People make all kinds of assumptions about what I do.

It’s a familiar experience.

Two weeks ago I was at a meeting to kick off a county-wide health assessment mapping project that will earn national accreditation for our local public health department. I was getting to know my tablemates when someone asked me, “What did you do before?” Um. Awkward pause. How do I answer?

It went something like this: I worked for a non-profit faith-based organization. Um. Well. Actually I was am a pastor.

How do I explain in casual conversation that I’m theologically educated, have worked for the church, supply preach a dozen a times a year on the side and would in fact be a pastor if the market supported more twenty-nine year old lesbians?

There’s just no easy way to come out. As gay or as a young, female pastor.
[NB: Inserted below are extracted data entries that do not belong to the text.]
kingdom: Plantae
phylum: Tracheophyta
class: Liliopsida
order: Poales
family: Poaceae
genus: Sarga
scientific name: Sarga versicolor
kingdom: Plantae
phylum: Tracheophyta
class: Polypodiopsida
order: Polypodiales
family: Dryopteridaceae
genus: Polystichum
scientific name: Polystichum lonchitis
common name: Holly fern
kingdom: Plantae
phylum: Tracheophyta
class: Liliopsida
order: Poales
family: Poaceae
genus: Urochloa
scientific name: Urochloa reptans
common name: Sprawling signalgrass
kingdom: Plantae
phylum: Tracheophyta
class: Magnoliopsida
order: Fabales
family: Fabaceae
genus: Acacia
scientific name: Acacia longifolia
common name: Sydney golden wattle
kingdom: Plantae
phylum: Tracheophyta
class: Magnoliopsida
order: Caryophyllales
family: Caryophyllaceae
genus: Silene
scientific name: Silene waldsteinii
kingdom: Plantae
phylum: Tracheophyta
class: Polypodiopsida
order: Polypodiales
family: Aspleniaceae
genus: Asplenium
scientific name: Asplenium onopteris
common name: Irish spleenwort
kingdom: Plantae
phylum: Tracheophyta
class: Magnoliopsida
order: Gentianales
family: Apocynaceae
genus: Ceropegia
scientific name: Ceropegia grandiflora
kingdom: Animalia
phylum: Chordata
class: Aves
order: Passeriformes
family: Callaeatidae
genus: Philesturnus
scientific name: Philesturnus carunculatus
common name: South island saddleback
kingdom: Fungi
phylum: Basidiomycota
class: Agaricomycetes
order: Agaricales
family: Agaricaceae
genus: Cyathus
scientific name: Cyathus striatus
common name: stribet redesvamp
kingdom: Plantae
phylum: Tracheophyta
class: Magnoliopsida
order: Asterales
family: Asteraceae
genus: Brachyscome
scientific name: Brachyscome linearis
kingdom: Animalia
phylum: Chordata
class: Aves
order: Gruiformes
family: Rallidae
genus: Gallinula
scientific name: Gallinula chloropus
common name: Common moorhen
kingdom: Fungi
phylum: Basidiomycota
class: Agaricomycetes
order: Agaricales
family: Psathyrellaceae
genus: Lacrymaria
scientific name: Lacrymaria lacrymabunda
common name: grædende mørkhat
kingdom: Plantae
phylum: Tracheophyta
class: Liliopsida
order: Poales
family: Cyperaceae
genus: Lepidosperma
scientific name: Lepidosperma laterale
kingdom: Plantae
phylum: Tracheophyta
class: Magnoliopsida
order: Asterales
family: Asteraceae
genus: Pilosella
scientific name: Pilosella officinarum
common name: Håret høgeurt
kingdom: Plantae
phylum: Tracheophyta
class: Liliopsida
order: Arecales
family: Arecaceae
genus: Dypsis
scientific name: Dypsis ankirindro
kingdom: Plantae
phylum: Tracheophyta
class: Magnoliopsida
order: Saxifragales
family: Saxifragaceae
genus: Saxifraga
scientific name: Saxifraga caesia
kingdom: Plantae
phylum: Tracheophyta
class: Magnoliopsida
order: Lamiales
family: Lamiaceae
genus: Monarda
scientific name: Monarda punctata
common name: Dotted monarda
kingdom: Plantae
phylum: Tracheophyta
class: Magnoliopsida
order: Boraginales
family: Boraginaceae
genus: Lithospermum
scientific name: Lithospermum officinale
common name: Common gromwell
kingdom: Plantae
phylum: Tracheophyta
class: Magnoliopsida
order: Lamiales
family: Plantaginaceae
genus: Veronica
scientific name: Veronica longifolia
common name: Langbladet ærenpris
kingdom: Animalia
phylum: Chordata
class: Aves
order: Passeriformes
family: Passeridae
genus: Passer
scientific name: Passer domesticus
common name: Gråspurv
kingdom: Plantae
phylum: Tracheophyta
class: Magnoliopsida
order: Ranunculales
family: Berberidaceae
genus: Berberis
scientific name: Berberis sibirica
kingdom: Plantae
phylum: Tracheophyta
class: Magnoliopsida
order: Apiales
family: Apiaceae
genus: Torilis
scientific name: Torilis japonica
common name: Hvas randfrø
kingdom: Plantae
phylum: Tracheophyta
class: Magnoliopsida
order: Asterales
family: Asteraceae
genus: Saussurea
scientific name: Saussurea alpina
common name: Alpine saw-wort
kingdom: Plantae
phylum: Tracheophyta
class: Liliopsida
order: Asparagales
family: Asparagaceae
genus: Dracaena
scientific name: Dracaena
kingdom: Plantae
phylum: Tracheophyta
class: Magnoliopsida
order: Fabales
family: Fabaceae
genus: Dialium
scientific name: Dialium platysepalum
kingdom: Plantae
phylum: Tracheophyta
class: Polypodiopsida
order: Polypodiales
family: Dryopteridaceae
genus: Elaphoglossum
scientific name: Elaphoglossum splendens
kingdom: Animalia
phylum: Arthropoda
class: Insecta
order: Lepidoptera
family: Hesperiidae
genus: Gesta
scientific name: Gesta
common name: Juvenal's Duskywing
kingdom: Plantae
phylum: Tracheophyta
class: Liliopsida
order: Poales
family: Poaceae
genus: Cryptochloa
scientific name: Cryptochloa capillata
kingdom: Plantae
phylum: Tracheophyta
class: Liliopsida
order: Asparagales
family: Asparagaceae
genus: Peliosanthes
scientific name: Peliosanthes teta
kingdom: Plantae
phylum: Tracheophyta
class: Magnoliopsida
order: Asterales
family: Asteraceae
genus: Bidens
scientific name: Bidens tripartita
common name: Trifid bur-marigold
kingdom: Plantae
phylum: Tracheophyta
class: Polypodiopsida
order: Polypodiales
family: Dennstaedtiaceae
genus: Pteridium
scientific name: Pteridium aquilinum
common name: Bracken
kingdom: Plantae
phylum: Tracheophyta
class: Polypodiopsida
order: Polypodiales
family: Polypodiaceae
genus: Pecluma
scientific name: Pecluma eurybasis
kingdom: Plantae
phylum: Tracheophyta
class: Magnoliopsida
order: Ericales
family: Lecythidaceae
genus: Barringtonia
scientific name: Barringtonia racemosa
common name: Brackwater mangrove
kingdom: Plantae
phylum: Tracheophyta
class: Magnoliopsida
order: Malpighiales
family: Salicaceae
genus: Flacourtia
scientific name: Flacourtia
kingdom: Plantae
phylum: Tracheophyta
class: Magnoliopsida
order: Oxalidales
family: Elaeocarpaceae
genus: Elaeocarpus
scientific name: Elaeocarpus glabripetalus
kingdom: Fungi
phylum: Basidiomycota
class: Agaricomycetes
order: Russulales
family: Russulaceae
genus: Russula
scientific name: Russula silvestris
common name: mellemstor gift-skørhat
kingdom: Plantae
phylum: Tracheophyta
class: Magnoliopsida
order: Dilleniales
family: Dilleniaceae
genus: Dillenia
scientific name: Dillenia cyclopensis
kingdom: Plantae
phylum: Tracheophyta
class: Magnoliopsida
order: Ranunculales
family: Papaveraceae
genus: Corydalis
Identity is a funny thing.

I was at dinner the other night with several of Jamie’s students. The women were from the interfaith house on campus, and they were from several different countries with widely varying faith experiences. As conversation progressed, one in our group said, “Sarah, I’ve been very curious to know, what is a Mennonite?” Oh my.

Well, you know those people who dress plain and farm with horses and speak Pennsylvania Dutch? I’m not that. I mean some Mennonites are. But my dad drives a very modern, GPS enabled John Deere tractor. And peace. We believe in peace.

Since I left south central Kansas I’ve had so much practice explaining the Mennonite thing that you’d think my elevator speech would be a little better than it is.

Several months ago I was in a meeting with a Mennonite leader. One of the things he was concerned about was membership. He was committed to serving the churches and people who belonged. He meant well, but his words implied a dividing line drawn in terms of defined identity. Though there’s not a checklist that gives one belonging in Mennonite Church USA, there are many assumptions about whose church it is.

Next week I have a meeting with the NE Area Department of Ministry of the Christian Church (Disciples of Christ). With any luck and a little help, in a year and a half or less I’ll be an ordained Disciples minister. Someone said to me that this step of mine would be a loss to the Mennonite church, but the fact is that I’m not leaving.

The fact is we have a vibrant Mennonite fellowship group in Columbia AND I am an elder in my local Disciples church. It’s taken me years to realize that choosing one way alone would be a crude simplification of my journey of faith and life. Membership is never binary, never clear. Nor should it be.

Neither is identity, whether Mennonite, Disciple, pastor or community organizer. I think.